Parties and candidates
|Convergence and Amity (A)||Federalism||Ryam Piper||Apollo Cerwyn|
|Unity Party (C)||Conservatism||Graham Müntz||Carla Mora|
|Left Alliance (R)||Democratic socialism||Léon Galieri|
|Pashqari People's Party (P)||Pashqari people's rights||Shassel Marlaryen|
|The SiV Phonograph||05-03-2014||29%||25%||31%||15%||2%|
|The SiV Phonograph||10-03-2014||30%||25%||35%||10%||5%|
|The SiV Phonograph||15-03-2014||27%||23%||30%||20%||5%|
The election resulted in big wins for the two newcomer parties in the Kingdom: the Left Alliance won 8 seats and Convergence won 6 (some were technically retained, as they belonged to former members of the Roots Party). Initiative for Democracy, which did not participate in the election on Ann Stefanović's prerrogative, lost all of its seats and thus became the only party in the Kingdom without representation in the Chamber of Deputies. The trend of losses for the Unity Party continued, as it lost around 1.5% of percentage points and a seat. The Pashqari People's Party also lost one seat, despite gaining popular support (around 4 percentage points).
|Left Alliance||Léon Galieri||29||30.53%||8||▲8|
|Convergence and Amity||Ryam Piper||25||26.31%||6||▲6|
|Unity Party||Graham Müntz||23||24.21%||4||▼1|
|Pashqari People's Party||Shassel Marlaryen||18||18.95%||2||▼1|
Aftermath and government formation
The Left Alliance and the Convergence Party, natural allies as they were ideologically like-minded and both parties stemmed from the same group (the Roots Party and some Socialists), formed a coalition government headed by Leftist leader Léon Galieri, who became Prime Minister on 1 April 2014. Both parties held a supermajority in the Courts, with a weakened opposition (the Pashqari People's Party was adamant and co-operated often with the coalition government, a friendship that originated in the Progressive Coalition).

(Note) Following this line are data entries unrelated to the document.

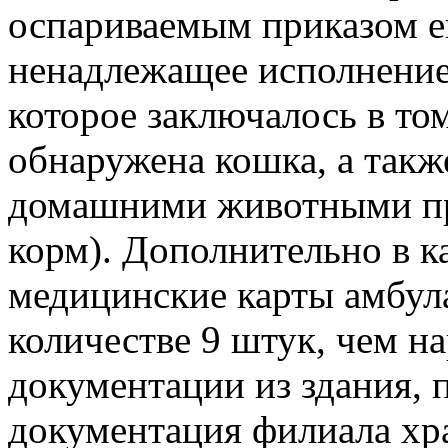
оспариваемым приказом ей
ненадлежащее исполнение
которое заключалось в том
обнаружена кошка, а такж
домашними животными пр
корм). Дополнительно в 
медицинские карты амбул
количестве 9 штук, чем н
документации из здания, 
документация филиала хра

- Apollo Cerwyn was never leader of Convergence and Amity; instead, he was chosen as Prime Minister-candidate by members of his party. The leader of Convergence and Amity at the time of this election was Ryam Piper.
- Carla Mora was never leader of the Unity Party; instead, she was chosen as Prime Minister-candidate by members of her party. The leader of Unity at the time of this election was Graham Müntz.